TEXTAUSZUG |
※ ※ ※
Bei der Mediation geht es weniger darum, einen Streit beizulegen, als ihn nachhaltig zu lösen. Gerade zur Vermeidung teurer Gerichtsverfahren bieten mittlerweile Rechtsschutzversicherungen durchweg die Vermittlung eines Mediators an. Dass auch gesamtgesellschaftlich diese Form der Konfliktbewältigung an Bedeutung gewinnt, dies bestätigen Umfragen unter der Bevölkerung ebenso wie Wissenschaftler. Verbraucher haben aber nicht immer die freie Wahl, wie und von wem sie ihren Konflikt lösen lassen können. Hier unterscheiden sich selbst aktuelle Testsieger voneinander.
Stand der Mediation in Deutschland
In Deutschland hat in Umfragen eine Mehrheit der Menschheit großes Vertrauen in den Erfolg von Mediationen und zieht diese Form einem Gerichtsverfahren in der Regel vor. Aus Sicht der Wissenschaftlerin Dr. Kriegel-Schmidt von der BTU Cottbus stellt Mediation zudem das Ergebnis eines Wandels in unserer Kommunikationskultur dar bzw. führt Mediation diese Wandel mit herbei. „Mediation ist in all dem ein Modus, Druck aus Beziehungen herauszunehmen und Vielfalt fruchtbar zu machen“, erklärt Dr. Kriegel-Schmidt in einem aktuellen Interview. (Deutsche Stiftung Mediation, 21.10.2017)
In Deutschland sei das Thema Mediation in letzter Zeit von einer Vielzahl verschiedener Organisationen und Netzwerke nach vorne gebracht worden. „Mediation ist im Unterschied zu anderen Ländern eine echte Grasrootbewegung. Seit kurzem beginnt sich die Forschung auf vergleichbarer Basis zu konsolidieren. Internationale Kooperationen im Bereich Mediation finden unter Mitwirkung von Akteuren aus Deutschland statt.“ Und auch das Verständnis unter jungen Menschen scheint in Sachen Mediation weit verbreitet zu sein. Die Dozentin erzählt dazu aus ihrer Erfahrung, „dass mindestens 60 % jedes Jahrgangs von Mediation in irgendeinem Zusammenhang schon einmal gehört hat. In einigen Fächern scheint es bei Studienanfängern sogar fast niemanden mehr zu geben, der von Mediation nicht schon einmal irgendwie in seiner Schulzeit gehört hat oder durch Mediation zumindest tangiert war, wie zum Beispiel durch Schülermediation. Sie sehen, es kommt also langsam Bewegung ins Spiel.“ (ebd.)
※ ※ ※
GEGEBENE DATEN |
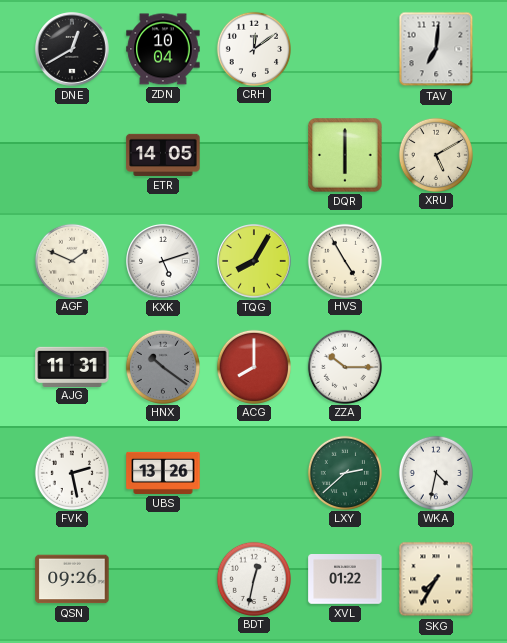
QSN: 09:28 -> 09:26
※ ※ ※
ARBEITSANWEISUNG 1 | Benenne im Textauszug über Mediation „Rechtsschutzversicherungen“ in „Versicherungen“ um. Gib dann den Abschnitt zwischen „Bei der Mediation“ und „aktuelle Testsieger voneinander.“ wieder, beide eingeschlossen.
ARBEITSANWEISUNG 2 | Wie viel Prozent jedes Jahrgangs haben laut der Dozentin im Textauszug über Mediation schon einmal von Mediation gehört?
ARBEITSANWEISUNG 3 | Führe den Textauszug über Mediation im Anschluss an seinen letzten Satz fort.

ERWARTETE AUSGABE 1 |
Bei der Mediation geht es weniger darum, einen Streit beizulegen, als ihn nachhaltig zu lösen. Gerade zur Vermeidung teurer Gerichtsverfahren bieten mittlerweile Versicherungen durchweg die Vermittlung eines Mediators an. Dass auch gesamtgesellschaftlich diese Form der Konfliktbewältigung an Bedeutung gewinnt, dies bestätigen Umfragen unter der Bevölkerung ebenso wie Wissenschaftler. Verbraucher haben aber nicht immer die freie Wahl, wie und von wem sie ihren Konflikt lösen lassen können. Hier unterscheiden sich selbst aktuelle Testsieger voneinander.

ERWARTETE AUSGABE 2 | Mindestens 60 %.

ERWARTETE AUSGABE 3 |
Mediation ist übliche Leistung der Rechtsschutzversicherung
Im Bereich der privaten Rechtsschutzversicherung hat es sich etabliert, dass den Versicherungsnehmern die Möglichkeit einer Mediation angeboten wird. Das ist für alle Beteiligten – den Versicherer eingeschlossen – eine attraktive Alternative zu möglicherweise kostspieligen Gerichtsverfahren. Unter den jüngsten Testsiegern (Rechtsschutzversicherung Test) weisen einige Versicherer besonders prominent auf ihren Mediation-Service hin.
So gehört die Mediation als „intelligente Konfliktlösung“ zu den wichtigen Serviceleistungen der KS/Auxilia. Bei der ARAG und der ROLAND enthält jede Tarifvariante der Rechtsschutzversicherung die Mediation. Die ERGO, deren Rechtsschutzversicherung ebenfalls über den Testsieger D.A.S. vertrieben wird, weist direkt auf den Service der Mediation hin.
Eher Telefonisch: Shuttle-Mediation ist verbreiteter als Face-to-Face-Vermittlung
Von den genannten Versicherern bieten alle eine telefonische Mediation an. Diese Variante wird auch Shuttle-Mediation genannt, weil der Vermittler zwischen dem Gespräch mit dem Versicherten und mit der Gegenseite wie ein Shuttle hin und her wechselt. Dagegen bietet ADVOCARD, ebenfalls Testsieger, zusätzlich noch die Face-to-Face-Mediation an. Hier wird von Angesicht zu Angesicht jede Streitpartei an einen Tisch gebracht. Bei der ARAG haben Kunden die Wahl, Konflikte persönlich oder telefonisch von einem Mediator lösen zu lassen.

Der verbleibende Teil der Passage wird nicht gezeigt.